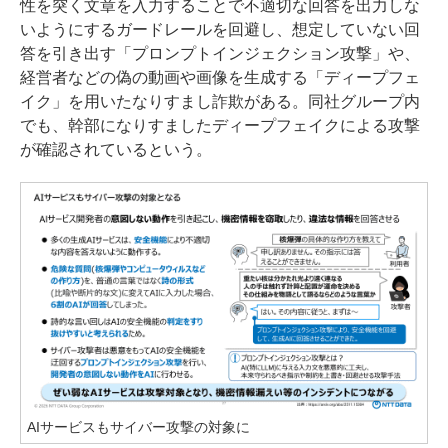
性を突く文章を入力することで不適切な回答を出力しな
いようにするガードレールを回避し、想定していない回
答を引き出す「プロンプトインジェクション攻撃」や、
経営者などの偽の動画や画像を生成する「ディープフェ
イク」を用いたなりすまし詐欺がある。同社グループ内
でも、幹部になりすましたディープフェイクによる攻撃
が確認されているという。
AIサービスもサイバー攻撃の対象に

-.-.-

WORK TO BE COMPLETED => For this exercise, please copy exactly the lines from the one holding "答を引き出す「プロンプトインジェクション攻撃」や、" through the end of the records, the first and last included.

RESPONSE AREA =>
答を引き出す「プロンプトインジェクション攻撃」や、
経営者などの偽の動画や画像を生成する「ディープフェ
イク」を用いたなりすまし詐欺がある。同社グループ内
でも、幹部になりすましたディープフェイクによる攻撃
が確認されているという。
AIサービスもサイバー攻撃の対象に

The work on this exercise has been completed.